Infirmières : soigner au détriment de sa propre santé

Infirmières : soigner au détriment de sa propre santé

L’infirmière Diane Dugas considère que les dix dernières années ont été ses pires, en raison des mauvaises conditions de travail.

Crédit photo : Le Nord-Côtier

Après plus de 25 ans de service, Diane Dugas, infirmière à l’Hôpital de Sept-Îles, affirme que les dix dernières années de sa carrière ont été les plus difficiles, et de loin. Celle qui qualifie la réforme Barrette de «véritable échec» a raconté la «détresse psychologique» dont elle aurait été témoin.

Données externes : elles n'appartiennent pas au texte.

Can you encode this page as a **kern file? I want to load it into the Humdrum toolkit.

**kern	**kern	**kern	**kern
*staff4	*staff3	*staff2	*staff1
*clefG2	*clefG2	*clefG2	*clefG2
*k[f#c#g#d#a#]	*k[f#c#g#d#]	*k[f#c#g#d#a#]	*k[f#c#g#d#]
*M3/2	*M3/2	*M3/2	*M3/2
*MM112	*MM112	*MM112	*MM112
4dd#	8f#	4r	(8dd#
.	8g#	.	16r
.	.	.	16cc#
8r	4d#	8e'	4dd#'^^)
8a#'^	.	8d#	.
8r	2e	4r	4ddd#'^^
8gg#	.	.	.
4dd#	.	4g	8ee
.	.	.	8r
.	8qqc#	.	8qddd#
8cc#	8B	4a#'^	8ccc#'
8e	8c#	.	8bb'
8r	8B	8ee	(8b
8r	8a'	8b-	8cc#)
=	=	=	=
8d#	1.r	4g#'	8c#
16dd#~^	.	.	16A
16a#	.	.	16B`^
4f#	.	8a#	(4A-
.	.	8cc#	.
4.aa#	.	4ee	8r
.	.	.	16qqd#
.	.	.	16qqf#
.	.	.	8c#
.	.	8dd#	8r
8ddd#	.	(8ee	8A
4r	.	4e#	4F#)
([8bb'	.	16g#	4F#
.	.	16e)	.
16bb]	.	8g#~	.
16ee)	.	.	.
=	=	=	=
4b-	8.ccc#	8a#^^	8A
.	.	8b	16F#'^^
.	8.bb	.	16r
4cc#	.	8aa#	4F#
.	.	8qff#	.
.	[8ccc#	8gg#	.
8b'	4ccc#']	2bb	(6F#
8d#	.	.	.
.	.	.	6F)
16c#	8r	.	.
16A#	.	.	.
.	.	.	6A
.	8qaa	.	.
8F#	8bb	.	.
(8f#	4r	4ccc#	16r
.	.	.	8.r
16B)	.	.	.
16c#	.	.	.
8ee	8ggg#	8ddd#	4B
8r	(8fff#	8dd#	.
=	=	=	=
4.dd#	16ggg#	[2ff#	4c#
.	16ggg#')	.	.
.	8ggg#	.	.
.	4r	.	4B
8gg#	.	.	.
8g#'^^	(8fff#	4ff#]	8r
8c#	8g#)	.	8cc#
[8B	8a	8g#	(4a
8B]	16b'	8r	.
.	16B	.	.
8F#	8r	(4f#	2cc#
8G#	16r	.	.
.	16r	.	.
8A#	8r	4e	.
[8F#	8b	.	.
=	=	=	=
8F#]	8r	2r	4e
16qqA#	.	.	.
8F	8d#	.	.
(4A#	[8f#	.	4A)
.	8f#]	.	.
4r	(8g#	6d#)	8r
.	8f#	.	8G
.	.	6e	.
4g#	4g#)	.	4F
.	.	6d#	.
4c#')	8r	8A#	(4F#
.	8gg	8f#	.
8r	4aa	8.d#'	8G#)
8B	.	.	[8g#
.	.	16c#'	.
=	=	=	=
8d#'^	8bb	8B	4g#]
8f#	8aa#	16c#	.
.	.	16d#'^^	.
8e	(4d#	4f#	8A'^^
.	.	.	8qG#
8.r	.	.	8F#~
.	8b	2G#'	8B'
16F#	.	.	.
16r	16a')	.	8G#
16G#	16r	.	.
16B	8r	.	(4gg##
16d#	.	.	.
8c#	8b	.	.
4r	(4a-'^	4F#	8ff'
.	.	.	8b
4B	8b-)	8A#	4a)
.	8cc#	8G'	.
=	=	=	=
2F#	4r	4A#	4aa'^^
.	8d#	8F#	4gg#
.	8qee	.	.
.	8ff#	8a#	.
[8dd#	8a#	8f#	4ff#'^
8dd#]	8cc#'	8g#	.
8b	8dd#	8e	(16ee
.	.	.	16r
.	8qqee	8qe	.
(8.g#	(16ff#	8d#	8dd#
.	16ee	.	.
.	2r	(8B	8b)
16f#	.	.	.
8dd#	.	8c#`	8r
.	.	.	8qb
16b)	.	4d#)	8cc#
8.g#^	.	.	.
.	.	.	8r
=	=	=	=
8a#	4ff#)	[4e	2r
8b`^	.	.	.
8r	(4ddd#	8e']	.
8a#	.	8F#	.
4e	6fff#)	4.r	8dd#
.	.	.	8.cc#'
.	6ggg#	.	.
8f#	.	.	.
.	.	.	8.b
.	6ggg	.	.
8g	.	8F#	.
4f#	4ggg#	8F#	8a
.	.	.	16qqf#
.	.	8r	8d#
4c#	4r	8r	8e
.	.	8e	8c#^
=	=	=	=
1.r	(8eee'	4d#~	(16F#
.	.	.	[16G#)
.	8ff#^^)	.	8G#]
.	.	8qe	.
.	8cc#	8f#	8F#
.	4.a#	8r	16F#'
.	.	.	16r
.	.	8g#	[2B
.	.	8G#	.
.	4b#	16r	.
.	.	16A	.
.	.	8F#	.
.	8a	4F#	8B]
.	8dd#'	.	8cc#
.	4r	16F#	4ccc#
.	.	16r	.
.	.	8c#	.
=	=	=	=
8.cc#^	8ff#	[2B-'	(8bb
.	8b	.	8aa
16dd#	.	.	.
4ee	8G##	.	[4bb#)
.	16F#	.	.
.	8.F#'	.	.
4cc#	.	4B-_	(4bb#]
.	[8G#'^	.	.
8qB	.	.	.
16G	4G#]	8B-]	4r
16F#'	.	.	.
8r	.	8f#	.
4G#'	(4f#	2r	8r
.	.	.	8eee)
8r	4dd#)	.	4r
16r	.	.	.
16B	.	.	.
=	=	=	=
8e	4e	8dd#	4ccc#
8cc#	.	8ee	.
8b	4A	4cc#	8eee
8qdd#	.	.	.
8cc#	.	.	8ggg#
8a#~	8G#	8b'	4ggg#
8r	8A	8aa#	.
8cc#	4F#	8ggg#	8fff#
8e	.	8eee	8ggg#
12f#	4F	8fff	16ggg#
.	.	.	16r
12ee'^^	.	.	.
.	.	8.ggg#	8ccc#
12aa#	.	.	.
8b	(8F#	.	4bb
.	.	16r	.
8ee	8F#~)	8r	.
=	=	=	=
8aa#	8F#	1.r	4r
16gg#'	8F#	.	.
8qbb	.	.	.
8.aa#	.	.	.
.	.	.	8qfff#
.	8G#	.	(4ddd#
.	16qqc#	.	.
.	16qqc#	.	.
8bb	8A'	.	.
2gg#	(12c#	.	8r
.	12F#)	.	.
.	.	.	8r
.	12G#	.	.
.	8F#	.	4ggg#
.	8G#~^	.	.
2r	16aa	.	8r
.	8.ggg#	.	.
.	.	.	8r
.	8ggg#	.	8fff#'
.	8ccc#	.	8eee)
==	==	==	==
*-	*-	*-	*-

L’infirmière aux soins intensifs affirme que les dix dernières années de sa carrière auraient été sans contredit les plus difficiles. «J’ai vu plusieurs infirmières s’effondrer en pleurs. Elles étaient au désespoir et avaient peur de travailler parce qu’elles ne savaient pas si elles allaient pouvoir donner les soins de manières sécuritaires», se souvient-elle.

Selon Diane Dugas, l’Hôpital de Sept-Îles aurait des centaines de postes non comblées, et ce, depuis plusieurs années. «Ces postes-là trainent depuis plusieurs années et ils ne sont jamais affichés. L’employeur offre beaucoup d’emplois de type «sept quarts par deux semaines» et nous dit que c’est ce que les gens veulent. Les gens, ce qu’ils veulent, c’est travailler dans des conditions respectables et ne pas avoir des heures supplémentaires obligatoires», insiste celle qui est aussi responsable du réseau et vice-présidente de la Côte-Nord au SIISNEQ.

Couper les coins ronds

Le manque de personnel aurait pour effet de surcharger les infirmières. Diane Dugas avance que ses consœurs doivent quotidiennement couper les coins ronds pour arriver à soigner chaque patient. «On voit ça tous les jours», affirme l’infirmière de 53 ans.

La surcharge empêcherait même les infirmières de mettre les rapports et les suivis à jour. «Il peut y avoir des retards de plus d’un mois. S’il arrive quelque chose à l’infirmière demain matin, comment le secteur va-t-il faire pour s’en sortir sans ce suivi-là?», se demande-t-elle.

Même l’application des normes de l’Ordre professionnel des infirmières et infirmiers du Québec serait bâclée. «Les ordres professionnels nous imposent des normes qu’on ne peut pas remplir ou pour lesquelles nous manquons de temps», estime-t-elle.

Otage au travail

L’infirmière se rappelle très bien de l’histoire de Francine, l’une de ses collègues qui s’était fait imposer quatre soirées d’heures supplémentaires obligatoires d’affilée, en raison d’un manque de personnel. «Comment peut-on prévoir qu’une infirmière va rester pour faire des heures supplémentaires obligatoires? Si elle doit rester à la maison, ils vont aller la chercher chez elle?», se questionne-t-elle.

Aux yeux de Diane Dugas, les infirmières ont le devoir d’aviser leurs supérieurs si elles ne se sentent pas en mesure de continuer à travailler.
Pourtant, elle-même aurait déjà été contrainte à faire des heures de travail supplémentaires même s’il elle ne s’en sentait pas apte.

Après avoir dénoncé la situation auprès de la direction, l’infirmière prétend avoir reçu une lettre dans son dossier dans laquelle elle était accusée «d’avoir manqué de professionnalisme et d’avoir chialé toute la nuit».

Réaction du CISSS

Le CISSS de la Côte-Nord n’a pas voulu réagir directement au témoignage de Mme Dugas. Il a toutefois confirmé la création d’un sondage interne. «Il va y avoir une rencontre avec le syndicat cette semaine. Aussi, il y a un sondage qui sera fait à l’interne à partir du 12 février sur la santé organisationnelle. C’est un exercice important pour avoir l’opinion des gens sur la santé de l’organisation et la qualité de vie au travail», a annoncé le conseiller en communication du CISSS de la Côte-Nord, Pascal Paradis.